Nonlinear magnitude and linear phase behaviors of T2* imaging: theoretical approximation and Monte Carlo simulation

The underlying source of brain imaging by T2*-weighted magnetic resonance imaging (T2*MRI) is the intracranial inhomogeneous tissue magnetic susceptibility (denoted by χ) that causes an inhomogeneous field map (via magnetization) in a main field. By decomposing T2*MRI into two steps, we understand that the 1st step from a χ source to a field map is a linear but non-isomorphic spatial mapping, and the 2nd step from the field map to a T2* image is a nonlinear mapping due to the trigonometric behavior of spin precession signals. The magnitude and phase calculations from a complex T2* image introduce additional nonlinearities. In this report, we look into the magnitude and phase behaviors of a T2* image (signal) by theoretical approximation and Monte Carlo simulation. We perform the 1st-order Taylor expansion on intravoxel dephasing formula of a T2* signal and show that the T2* magnitude is a quadratic mapping of the field map and T2* phase is a linear isomorphic mapping.

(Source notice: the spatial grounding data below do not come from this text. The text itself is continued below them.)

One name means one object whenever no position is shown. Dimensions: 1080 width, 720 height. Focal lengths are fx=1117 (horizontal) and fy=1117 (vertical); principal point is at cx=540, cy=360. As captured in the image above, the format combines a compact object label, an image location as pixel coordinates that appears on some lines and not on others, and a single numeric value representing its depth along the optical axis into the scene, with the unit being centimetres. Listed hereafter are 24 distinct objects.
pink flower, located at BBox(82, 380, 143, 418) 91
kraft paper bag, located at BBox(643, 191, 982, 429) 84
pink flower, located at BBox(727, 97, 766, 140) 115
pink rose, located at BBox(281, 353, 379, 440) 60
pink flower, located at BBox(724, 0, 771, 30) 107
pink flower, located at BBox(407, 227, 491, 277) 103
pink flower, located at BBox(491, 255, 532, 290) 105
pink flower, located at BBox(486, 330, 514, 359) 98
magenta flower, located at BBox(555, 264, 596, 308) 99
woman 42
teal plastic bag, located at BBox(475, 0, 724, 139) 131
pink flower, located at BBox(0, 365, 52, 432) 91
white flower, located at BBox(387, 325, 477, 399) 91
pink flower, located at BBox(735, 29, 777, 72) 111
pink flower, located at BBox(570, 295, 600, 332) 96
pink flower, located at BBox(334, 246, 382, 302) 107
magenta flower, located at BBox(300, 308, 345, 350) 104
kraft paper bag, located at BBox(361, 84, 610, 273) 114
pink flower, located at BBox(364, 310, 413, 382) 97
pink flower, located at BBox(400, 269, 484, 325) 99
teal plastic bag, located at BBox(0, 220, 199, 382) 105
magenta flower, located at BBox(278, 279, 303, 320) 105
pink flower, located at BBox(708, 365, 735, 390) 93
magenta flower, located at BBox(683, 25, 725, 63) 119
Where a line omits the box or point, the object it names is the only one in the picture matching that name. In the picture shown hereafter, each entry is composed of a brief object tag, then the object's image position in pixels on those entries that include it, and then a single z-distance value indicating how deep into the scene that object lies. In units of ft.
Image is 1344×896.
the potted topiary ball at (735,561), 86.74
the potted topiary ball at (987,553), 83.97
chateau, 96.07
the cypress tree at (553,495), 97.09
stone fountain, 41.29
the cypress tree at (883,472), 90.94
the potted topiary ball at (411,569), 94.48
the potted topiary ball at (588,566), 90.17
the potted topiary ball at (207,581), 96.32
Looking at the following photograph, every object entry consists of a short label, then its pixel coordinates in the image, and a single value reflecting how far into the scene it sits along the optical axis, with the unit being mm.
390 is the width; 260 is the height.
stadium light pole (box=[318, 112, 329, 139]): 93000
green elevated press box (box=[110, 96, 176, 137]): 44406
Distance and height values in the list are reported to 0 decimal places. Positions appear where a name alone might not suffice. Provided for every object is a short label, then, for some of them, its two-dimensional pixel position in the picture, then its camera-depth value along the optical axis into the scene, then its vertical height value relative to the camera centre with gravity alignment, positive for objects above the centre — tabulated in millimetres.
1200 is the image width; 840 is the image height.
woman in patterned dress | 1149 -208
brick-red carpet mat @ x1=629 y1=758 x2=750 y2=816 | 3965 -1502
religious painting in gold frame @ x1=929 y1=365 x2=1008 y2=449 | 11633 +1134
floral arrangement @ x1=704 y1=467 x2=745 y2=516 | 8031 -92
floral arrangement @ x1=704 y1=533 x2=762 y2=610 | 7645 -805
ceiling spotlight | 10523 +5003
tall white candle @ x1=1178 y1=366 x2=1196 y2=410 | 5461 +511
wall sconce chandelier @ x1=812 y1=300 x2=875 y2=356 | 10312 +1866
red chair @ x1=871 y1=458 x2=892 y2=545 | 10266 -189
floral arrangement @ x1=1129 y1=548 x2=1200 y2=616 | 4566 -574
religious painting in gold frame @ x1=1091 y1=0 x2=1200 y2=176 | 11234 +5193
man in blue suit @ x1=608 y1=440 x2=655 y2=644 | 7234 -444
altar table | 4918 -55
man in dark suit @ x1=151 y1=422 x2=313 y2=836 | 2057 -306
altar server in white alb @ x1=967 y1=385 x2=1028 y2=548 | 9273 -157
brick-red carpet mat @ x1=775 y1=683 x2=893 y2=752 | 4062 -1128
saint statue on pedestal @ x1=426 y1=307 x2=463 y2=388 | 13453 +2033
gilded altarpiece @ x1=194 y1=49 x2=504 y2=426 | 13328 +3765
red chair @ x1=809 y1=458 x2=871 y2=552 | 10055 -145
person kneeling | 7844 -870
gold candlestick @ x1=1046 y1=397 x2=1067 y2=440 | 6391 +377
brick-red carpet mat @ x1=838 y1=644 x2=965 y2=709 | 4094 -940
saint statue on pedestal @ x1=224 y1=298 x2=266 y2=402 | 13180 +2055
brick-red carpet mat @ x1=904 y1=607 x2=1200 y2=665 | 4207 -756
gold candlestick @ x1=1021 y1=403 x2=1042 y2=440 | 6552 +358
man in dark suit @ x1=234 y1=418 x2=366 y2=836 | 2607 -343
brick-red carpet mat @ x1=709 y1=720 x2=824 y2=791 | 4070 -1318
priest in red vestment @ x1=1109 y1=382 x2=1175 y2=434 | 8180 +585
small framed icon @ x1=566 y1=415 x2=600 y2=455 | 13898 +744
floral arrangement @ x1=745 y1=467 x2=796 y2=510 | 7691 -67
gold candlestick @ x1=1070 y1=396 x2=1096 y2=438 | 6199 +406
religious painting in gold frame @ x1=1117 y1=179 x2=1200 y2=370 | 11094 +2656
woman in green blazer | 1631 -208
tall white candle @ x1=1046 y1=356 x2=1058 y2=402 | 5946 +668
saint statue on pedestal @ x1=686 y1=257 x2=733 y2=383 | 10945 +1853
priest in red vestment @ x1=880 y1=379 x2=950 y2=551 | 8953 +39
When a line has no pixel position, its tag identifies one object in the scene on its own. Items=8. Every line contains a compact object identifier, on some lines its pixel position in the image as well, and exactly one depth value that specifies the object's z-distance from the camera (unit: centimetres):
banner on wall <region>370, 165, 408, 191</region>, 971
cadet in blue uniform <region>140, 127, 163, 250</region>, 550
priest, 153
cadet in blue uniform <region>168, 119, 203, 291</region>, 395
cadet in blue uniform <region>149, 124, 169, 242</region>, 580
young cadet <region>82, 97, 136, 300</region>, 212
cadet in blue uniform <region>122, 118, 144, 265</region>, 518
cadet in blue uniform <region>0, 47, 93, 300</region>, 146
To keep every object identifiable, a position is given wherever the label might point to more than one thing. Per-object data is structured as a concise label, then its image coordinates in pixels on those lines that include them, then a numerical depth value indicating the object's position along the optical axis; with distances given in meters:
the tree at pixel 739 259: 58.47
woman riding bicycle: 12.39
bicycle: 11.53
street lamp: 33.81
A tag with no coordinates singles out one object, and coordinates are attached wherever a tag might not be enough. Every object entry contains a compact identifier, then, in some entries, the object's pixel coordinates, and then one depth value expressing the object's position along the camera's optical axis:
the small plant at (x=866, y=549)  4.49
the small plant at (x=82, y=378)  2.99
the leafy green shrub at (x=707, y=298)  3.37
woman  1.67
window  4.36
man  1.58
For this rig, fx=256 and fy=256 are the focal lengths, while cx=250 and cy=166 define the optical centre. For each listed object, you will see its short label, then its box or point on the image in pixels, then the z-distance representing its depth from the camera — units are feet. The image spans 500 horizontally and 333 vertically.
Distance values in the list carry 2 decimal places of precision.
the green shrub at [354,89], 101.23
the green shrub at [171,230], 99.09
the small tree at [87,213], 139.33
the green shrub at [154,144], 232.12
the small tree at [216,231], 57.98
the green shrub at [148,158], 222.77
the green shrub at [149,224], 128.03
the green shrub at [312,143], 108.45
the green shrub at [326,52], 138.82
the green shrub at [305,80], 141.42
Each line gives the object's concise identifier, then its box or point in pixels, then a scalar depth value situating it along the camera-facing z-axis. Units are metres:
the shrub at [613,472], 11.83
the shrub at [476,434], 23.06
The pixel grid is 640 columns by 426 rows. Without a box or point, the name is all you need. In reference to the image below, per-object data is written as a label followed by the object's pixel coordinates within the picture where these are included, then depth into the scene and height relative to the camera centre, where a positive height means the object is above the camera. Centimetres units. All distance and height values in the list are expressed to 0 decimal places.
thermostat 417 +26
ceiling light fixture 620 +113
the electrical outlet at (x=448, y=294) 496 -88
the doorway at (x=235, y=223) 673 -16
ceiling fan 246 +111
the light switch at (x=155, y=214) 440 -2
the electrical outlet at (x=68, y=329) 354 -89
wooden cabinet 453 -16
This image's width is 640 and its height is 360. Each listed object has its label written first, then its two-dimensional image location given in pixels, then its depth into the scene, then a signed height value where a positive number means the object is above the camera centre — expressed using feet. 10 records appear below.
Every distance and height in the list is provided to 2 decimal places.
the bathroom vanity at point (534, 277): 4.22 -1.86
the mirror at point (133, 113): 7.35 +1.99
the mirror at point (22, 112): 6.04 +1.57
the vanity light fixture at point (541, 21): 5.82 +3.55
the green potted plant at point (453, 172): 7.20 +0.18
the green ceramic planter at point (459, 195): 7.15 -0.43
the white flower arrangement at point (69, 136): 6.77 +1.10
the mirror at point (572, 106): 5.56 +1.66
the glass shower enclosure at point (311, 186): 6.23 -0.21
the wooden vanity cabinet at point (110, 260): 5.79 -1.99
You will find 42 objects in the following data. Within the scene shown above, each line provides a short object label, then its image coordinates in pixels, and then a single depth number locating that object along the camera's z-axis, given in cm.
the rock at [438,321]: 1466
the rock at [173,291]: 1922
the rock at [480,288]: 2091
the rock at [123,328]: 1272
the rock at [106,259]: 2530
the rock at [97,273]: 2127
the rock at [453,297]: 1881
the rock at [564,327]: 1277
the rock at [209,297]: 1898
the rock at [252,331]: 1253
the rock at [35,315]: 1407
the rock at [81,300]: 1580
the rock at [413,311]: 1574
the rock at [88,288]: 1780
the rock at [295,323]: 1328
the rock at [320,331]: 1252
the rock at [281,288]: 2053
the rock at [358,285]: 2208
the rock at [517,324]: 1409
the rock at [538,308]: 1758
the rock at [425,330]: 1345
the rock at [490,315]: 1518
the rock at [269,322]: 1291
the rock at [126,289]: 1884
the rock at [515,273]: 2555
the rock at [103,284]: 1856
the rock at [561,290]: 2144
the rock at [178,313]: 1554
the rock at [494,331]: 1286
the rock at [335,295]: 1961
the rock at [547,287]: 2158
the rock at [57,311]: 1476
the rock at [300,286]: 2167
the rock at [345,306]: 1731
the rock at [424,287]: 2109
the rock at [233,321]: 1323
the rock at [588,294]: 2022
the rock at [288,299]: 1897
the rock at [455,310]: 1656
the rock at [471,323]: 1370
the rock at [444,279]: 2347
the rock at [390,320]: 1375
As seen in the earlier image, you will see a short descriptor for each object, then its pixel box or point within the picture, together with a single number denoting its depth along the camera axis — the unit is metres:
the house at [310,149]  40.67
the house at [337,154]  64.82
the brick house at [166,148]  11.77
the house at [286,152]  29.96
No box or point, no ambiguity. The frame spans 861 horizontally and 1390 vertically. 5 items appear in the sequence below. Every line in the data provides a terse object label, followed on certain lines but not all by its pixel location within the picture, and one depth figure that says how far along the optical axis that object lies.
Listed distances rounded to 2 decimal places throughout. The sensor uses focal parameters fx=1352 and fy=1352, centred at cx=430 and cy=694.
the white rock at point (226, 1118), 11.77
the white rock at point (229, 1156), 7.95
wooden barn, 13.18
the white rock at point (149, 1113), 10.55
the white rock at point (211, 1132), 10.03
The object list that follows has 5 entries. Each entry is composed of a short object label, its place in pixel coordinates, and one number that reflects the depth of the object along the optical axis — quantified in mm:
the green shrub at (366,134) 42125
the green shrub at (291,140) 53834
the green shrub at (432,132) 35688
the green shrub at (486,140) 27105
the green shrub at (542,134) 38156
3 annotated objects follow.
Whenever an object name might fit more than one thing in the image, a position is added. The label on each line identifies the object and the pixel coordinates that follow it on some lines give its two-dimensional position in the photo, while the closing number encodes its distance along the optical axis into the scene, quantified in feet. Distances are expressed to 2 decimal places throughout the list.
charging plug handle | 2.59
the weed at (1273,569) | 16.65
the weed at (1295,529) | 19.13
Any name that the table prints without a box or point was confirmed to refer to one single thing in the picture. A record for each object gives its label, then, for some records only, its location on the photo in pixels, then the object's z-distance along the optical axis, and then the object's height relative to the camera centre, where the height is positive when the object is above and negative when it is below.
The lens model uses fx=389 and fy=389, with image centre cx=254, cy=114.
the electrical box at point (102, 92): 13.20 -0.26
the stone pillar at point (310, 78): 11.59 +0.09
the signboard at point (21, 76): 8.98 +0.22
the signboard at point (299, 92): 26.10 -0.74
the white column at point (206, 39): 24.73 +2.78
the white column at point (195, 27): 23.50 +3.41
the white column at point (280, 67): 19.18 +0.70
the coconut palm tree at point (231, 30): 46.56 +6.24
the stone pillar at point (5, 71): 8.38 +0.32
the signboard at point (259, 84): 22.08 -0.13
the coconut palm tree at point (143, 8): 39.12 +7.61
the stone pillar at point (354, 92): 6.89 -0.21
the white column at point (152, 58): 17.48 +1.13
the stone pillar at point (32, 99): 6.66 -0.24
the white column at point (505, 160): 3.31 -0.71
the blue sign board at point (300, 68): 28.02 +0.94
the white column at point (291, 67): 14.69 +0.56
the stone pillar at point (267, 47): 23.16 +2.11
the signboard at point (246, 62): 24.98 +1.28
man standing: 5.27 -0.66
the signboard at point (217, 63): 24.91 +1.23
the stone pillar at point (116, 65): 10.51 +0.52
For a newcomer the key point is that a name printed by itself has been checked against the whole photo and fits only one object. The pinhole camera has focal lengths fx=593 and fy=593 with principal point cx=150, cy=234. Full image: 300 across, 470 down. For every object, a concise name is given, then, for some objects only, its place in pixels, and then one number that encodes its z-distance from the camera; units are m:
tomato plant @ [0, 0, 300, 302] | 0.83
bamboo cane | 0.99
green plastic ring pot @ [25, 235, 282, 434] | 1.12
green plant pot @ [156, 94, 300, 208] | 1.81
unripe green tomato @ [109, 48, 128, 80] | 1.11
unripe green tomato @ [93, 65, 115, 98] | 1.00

By Monte Carlo simulation of T2*MRI for a span of echo times (with B0 = 3 T and TE = [0,120] ms), we first confirm the quadratic magnitude and linear phase behaviors in small phase angle regime (via TE < 30 ms), and then provide more general magnitude and phase nonlinear behaviors in large phase angle scenarios (via TE > 30 ms). By solving the inverse problem of T2*MRI, we demonstrate χ tomography and conclude that the χ source can be reliably reconstructed from a T2* phase image in a small phase angle regime.